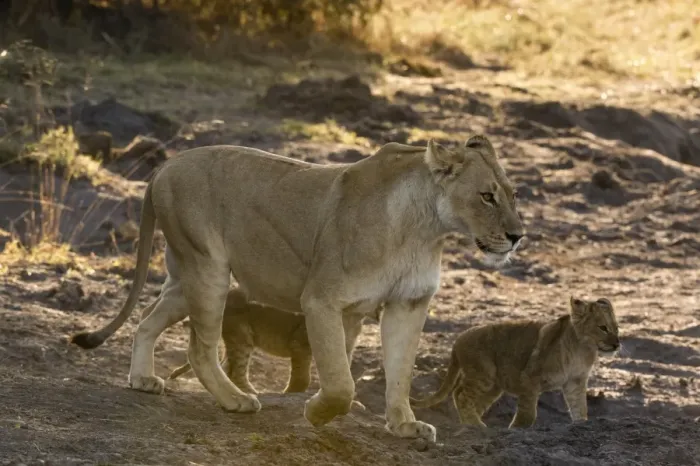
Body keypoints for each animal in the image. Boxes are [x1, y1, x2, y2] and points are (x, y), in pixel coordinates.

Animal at [167, 286, 377, 394]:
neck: (350, 320)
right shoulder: (299, 343)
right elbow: (301, 374)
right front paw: (292, 392)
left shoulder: (347, 349)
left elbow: (345, 376)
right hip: (242, 337)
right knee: (237, 371)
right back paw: (251, 394)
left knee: (228, 367)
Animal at [410, 296, 620, 428]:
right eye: (603, 328)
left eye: (617, 328)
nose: (617, 344)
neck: (583, 349)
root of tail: (458, 339)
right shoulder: (530, 377)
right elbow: (528, 410)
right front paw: (518, 427)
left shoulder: (575, 382)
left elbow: (579, 406)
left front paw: (581, 424)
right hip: (483, 374)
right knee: (460, 394)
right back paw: (477, 425)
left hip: (493, 386)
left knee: (470, 399)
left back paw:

......

■ WHAT IS EXPECTED ■
In full and without changes, repeat the listing above, but not its pictures.

■ TASK RESULT ■
Body keypoints for each animal in the image. Boxes are [x1, y1, x2, y2] and points are (x, y), in pixel coordinates.

Animal at [167, 286, 377, 394]:
neck: (350, 320)
right shoulder: (299, 343)
right elbow: (301, 374)
right front paw: (292, 392)
left shoulder: (347, 349)
left elbow: (345, 376)
right hip: (242, 337)
right knee: (237, 371)
right back paw: (251, 394)
left knee: (228, 367)
Animal at [410, 296, 620, 428]:
right eye: (603, 328)
left eye: (617, 328)
nose: (617, 344)
neck: (583, 349)
root of tail: (458, 339)
right shoulder: (530, 377)
right elbow: (528, 410)
right front paw: (518, 427)
left shoulder: (575, 382)
left elbow: (579, 406)
left front paw: (581, 424)
right hip: (483, 374)
right knee: (460, 394)
right back paw: (477, 425)
left hip: (493, 386)
left knee: (470, 399)
left back paw:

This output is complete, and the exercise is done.